Directive: Copy out every line of the listing below word for word, leaving out the pictures.

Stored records
================

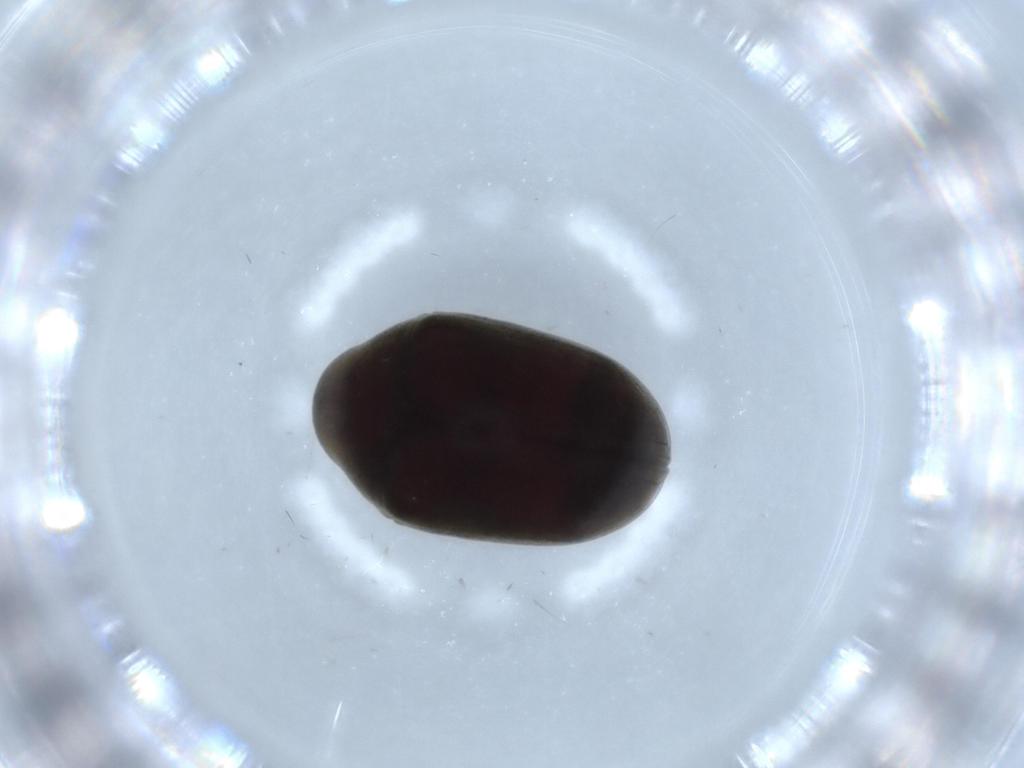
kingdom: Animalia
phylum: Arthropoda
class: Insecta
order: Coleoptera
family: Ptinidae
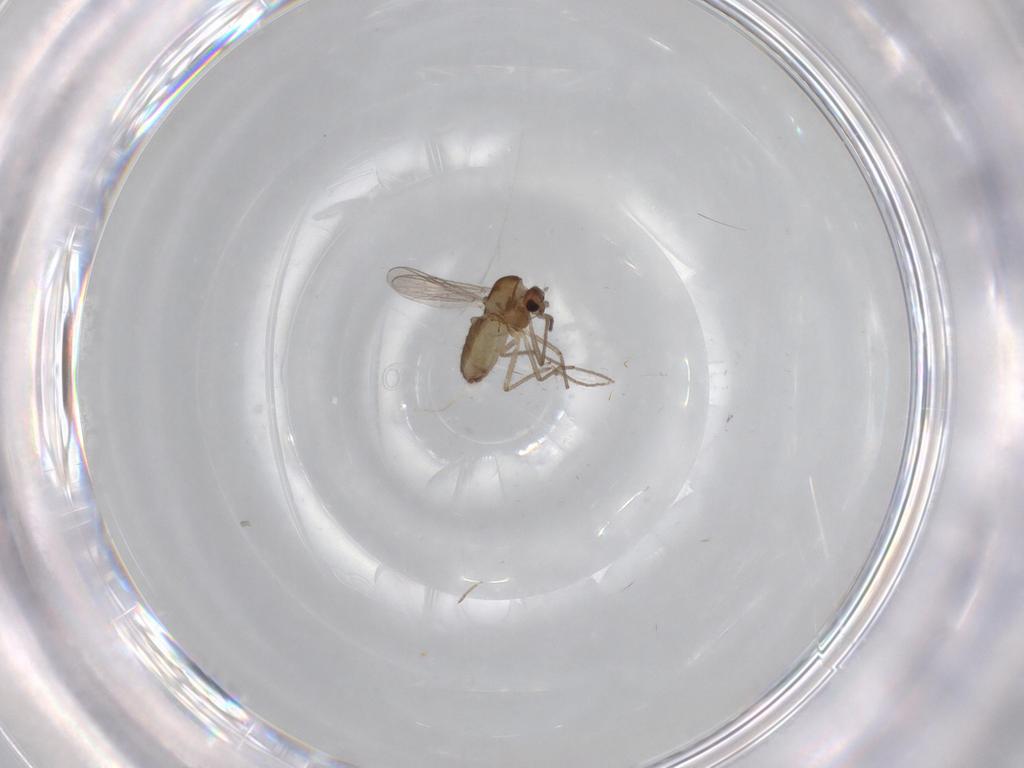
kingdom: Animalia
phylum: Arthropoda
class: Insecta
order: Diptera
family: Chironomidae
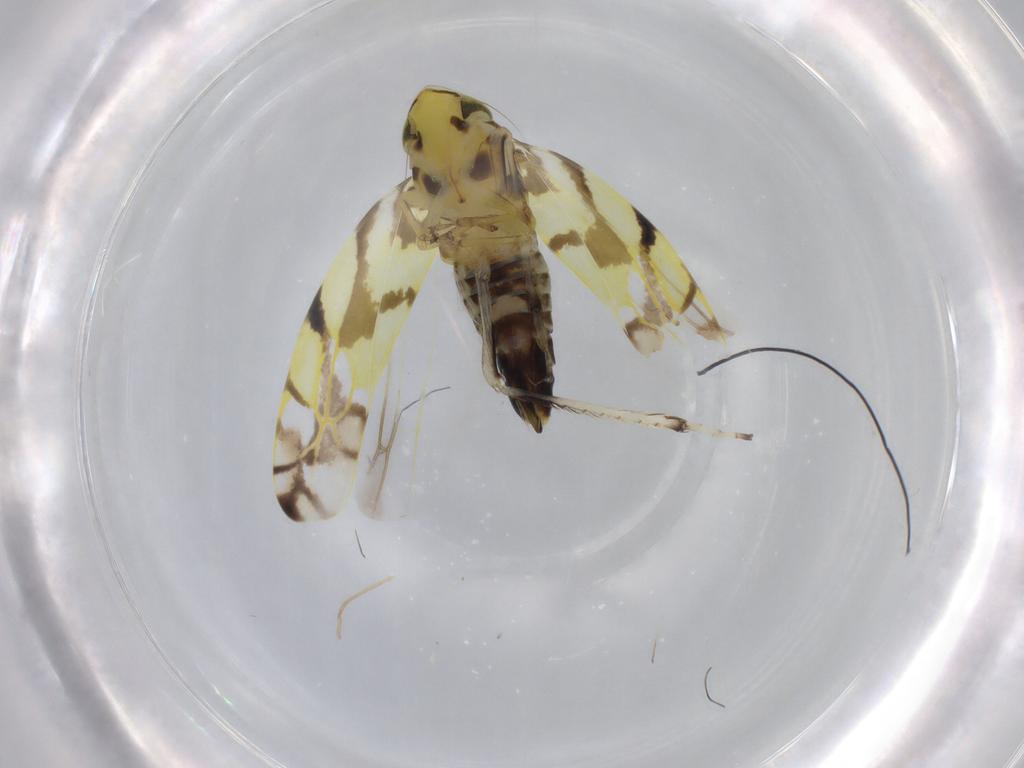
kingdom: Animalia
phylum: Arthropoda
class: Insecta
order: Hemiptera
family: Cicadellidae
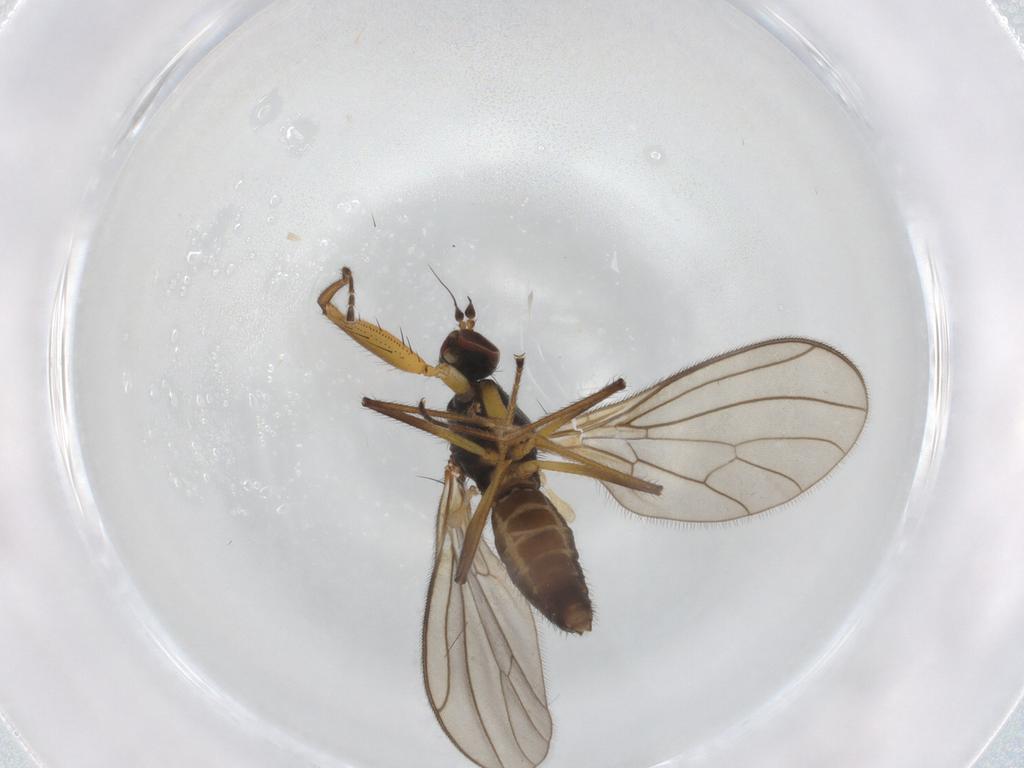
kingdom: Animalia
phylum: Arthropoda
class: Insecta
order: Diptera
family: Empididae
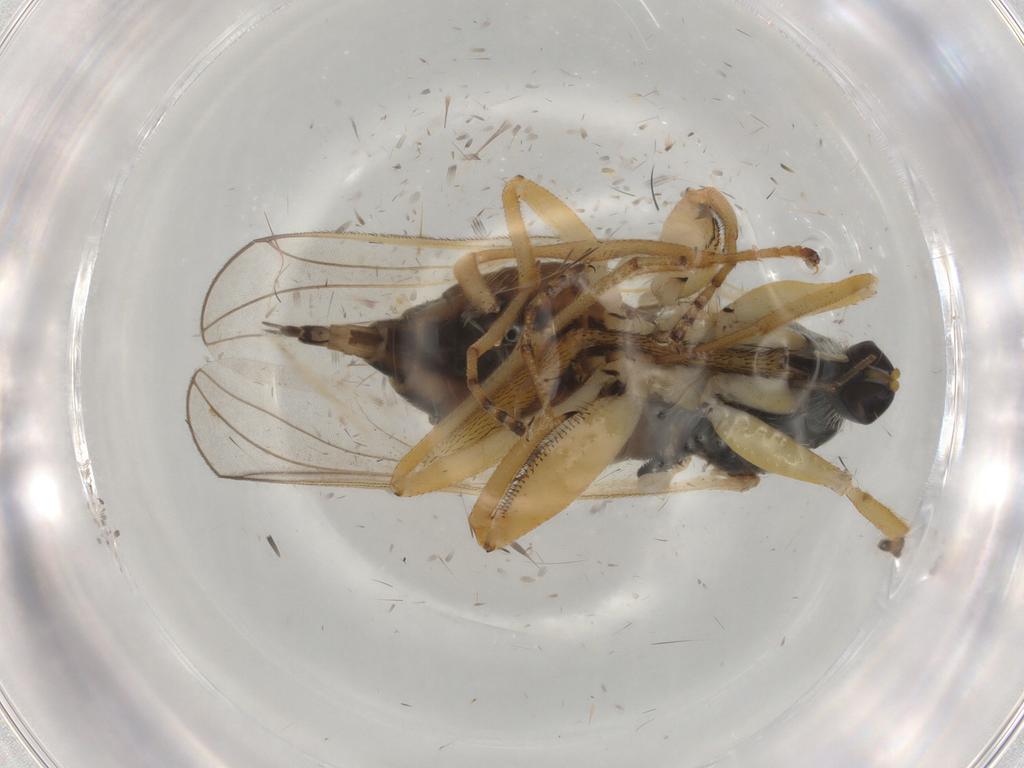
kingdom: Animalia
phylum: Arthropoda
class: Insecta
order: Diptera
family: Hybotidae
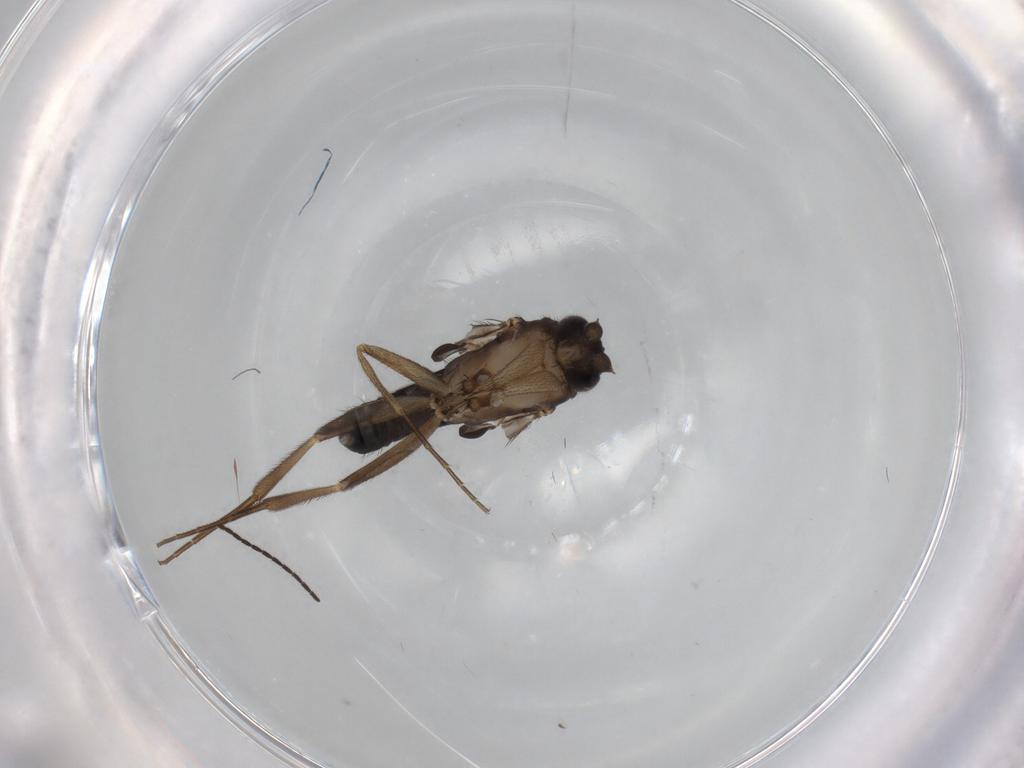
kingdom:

================

Final result:
kingdom: Animalia
phylum: Arthropoda
class: Insecta
order: Coleoptera
family: Ptinidae
kingdom: Animalia
phylum: Arthropoda
class: Insecta
order: Diptera
family: Chironomidae
kingdom: Animalia
phylum: Arthropoda
class: Insecta
order: Hemiptera
family: Cicadellidae
kingdom: Animalia
phylum: Arthropoda
class: Insecta
order: Diptera
family: Empididae
kingdom: Animalia
phylum: Arthropoda
class: Insecta
order: Diptera
family: Hybotidae
kingdom:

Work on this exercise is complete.